I belong to an academic team which has been purchasing access to the twitter gardenhose feed (GNIP) for the last two years in France. We are beginning to work with geotagged tweets with GPS coordinates using the .geo.coordinates field (for latitude and longitude). We’ve noticed that by doing so, the actual percentage of geotagged tweets (= containing precise GPS coordinates rather than places) is lower (0.3%) than the one reported in most studies (around 1-2%). This issue has been flagged in other threads (Twitter search api always return geo="<null>") yet, we’d like to make sure that other developers are getting similar volumes.
Btw, if this is indeed the case, does anyone know when did this dropout start ocurring?
There are three root-level Geo objects in the payload – two of which are supported and may be used to identify geotagged Tweets (see the Geo objects documentation for further reference):
coordinates- relies on exact location [long, lat]

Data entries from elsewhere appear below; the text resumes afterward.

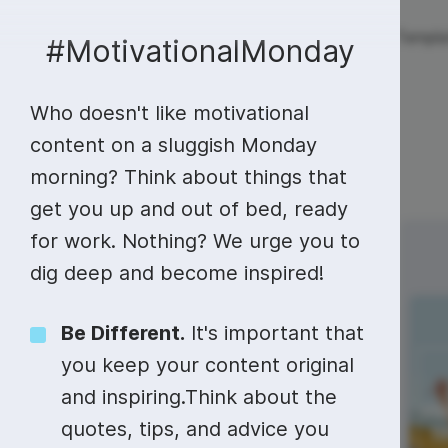
Live streaming
Templa
New!
#MotivationalMonday
Who doesn't like motivational
Live streaming
S
Today
Multistreaming
Live streaming soft
content on a sluggish Monday
morning? Think about things that
Countdown
Y
Video recorder
Streaming overlay m
get you up and out of bed, ready
Lower Third
F
Webcam test
Facebook live strea
for work. Nothing? We urge you to
Sunday
Monday
11
12
Online video editing
Stock libraries
Audio edit
Thumbnail
I
dig deep and become inspired!
Live stream chat
YouTube live stream
Starting Soon Screen
F
Online video maker
Free stock video
Add music 
Live streaming studio
Co stream
National Eat
Be Different.
It's important that
What You
Live Stream Intro
R
Combine video clips
Royalty-free music
Automatic 
you keep your content original
Webcam recorder
Online meetings
Want Day
and inspiring.Think about the
Animated text generator
Free stock images
Text to sp
quotes, tips, and advice you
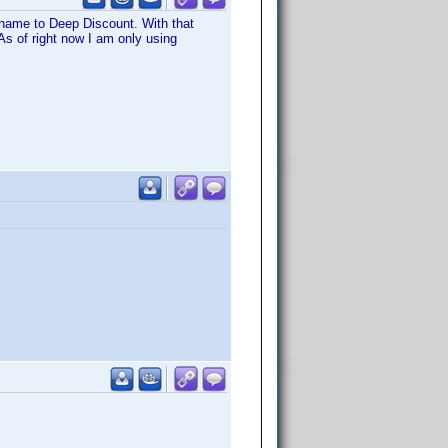
r name to Deep Discount. With that
As of right now I am only using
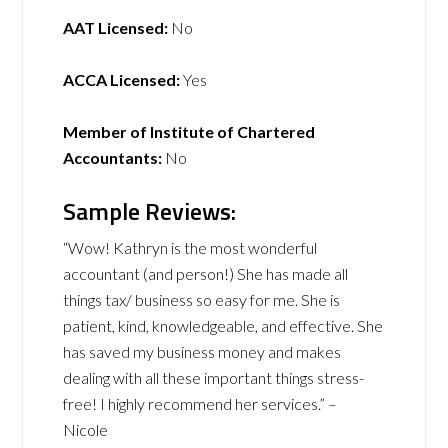
AAT Licensed:
No
ACCA Licensed:
Yes
Member of Institute of Chartered
Accountants:
No
Sample Reviews:
“Wow! Kathryn is the most wonderful
accountant (and person!) She has made all
things tax/ business so easy for me. She is
patient, kind, knowledgeable, and effective. She
has saved my business money and makes
dealing with all these important things stress-
free! I highly recommend her services.” –
Nicole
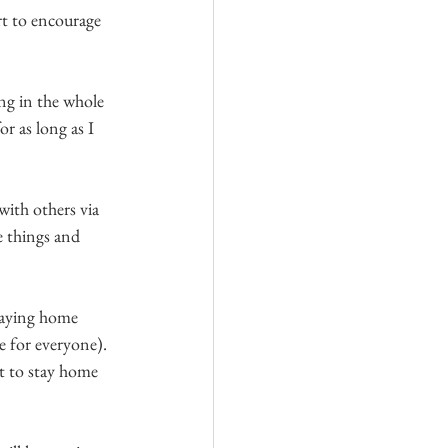
rt to encourage 
ng in the whole 
r as long as I 
with others via 
e things and 
taying home 
e for everyone). 
t to stay home 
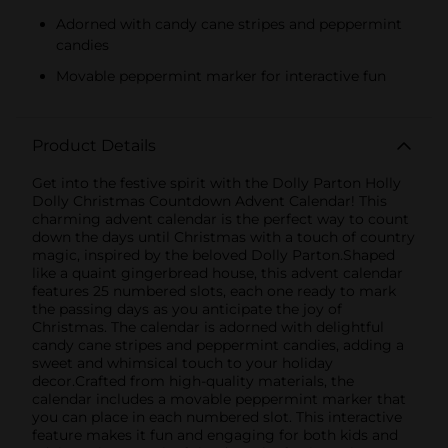
Adorned with candy cane stripes and peppermint
candies
Movable peppermint marker for interactive fun
Product Details
Get into the festive spirit with the Dolly Parton Holly
Dolly Christmas Countdown Advent Calendar! This
charming advent calendar is the perfect way to count
down the days until Christmas with a touch of country
magic, inspired by the beloved Dolly Parton.Shaped
like a quaint gingerbread house, this advent calendar
features 25 numbered slots, each one ready to mark
the passing days as you anticipate the joy of
Christmas. The calendar is adorned with delightful
candy cane stripes and peppermint candies, adding a
sweet and whimsical touch to your holiday
decor.Crafted from high-quality materials, the
calendar includes a movable peppermint marker that
you can place in each numbered slot. This interactive
feature makes it fun and engaging for both kids and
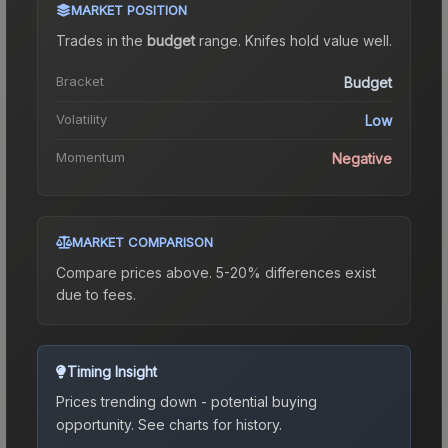
MARKET POSITION
Trades in the
budget
range
.
Knife
s hold value well.
Bracket
Budget
Volatility
Low
Momentum
Negative
MARKET COMPARISON
Compare prices above. 5-20% differences exist
due to fees.
Timing Insight
Prices trending down - potential buying
opportunity.
See charts for history.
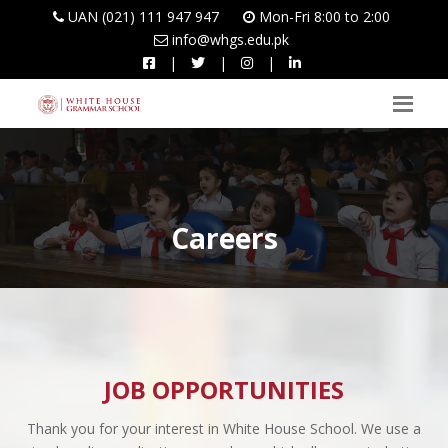
UAN (021) 111 947 947
Mon-Fri 8:00 to 2:00
info@whgs.edu.pk
|
|
|
Careers
JOB OPPORTUNITIES
Thank you for your interest in White House School. We use a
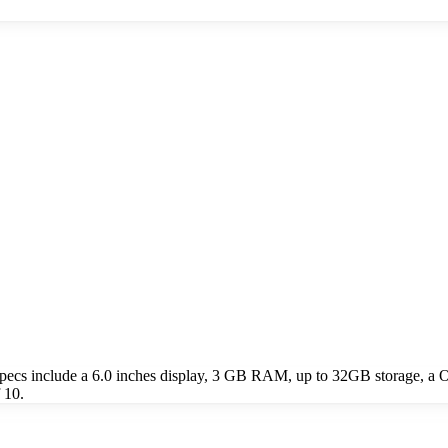
cs include a 6.0 inches display, 3 GB RAM, up to 32GB storage, a O
 10.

place- a specific, named location with corresponding geo coordinates
geo, is deprecated as documented near the bottom of this page. You should use the coordinates field instead.
Unfortunately, we can’t share exact figures around the percentage of Tweets that contain geo (place / coordinate).
Great thanks John !
Just fyi, it might be because the data acquired from GNIP has a different format than the one from the public API, but our data contains only the
geo object in the payload while places are described in the root-level
location object (no
place root-level Geo object)
Ah yes, the Activity Streams format available in the enterprise APIs (formerly Gnip) will have a slightly different structure. If present, there will be a root-level
geo object representing point data (x,y coordinates) which is the same as the
coordinates object for original format. And a root-level
location object which is the same as
place object for original format.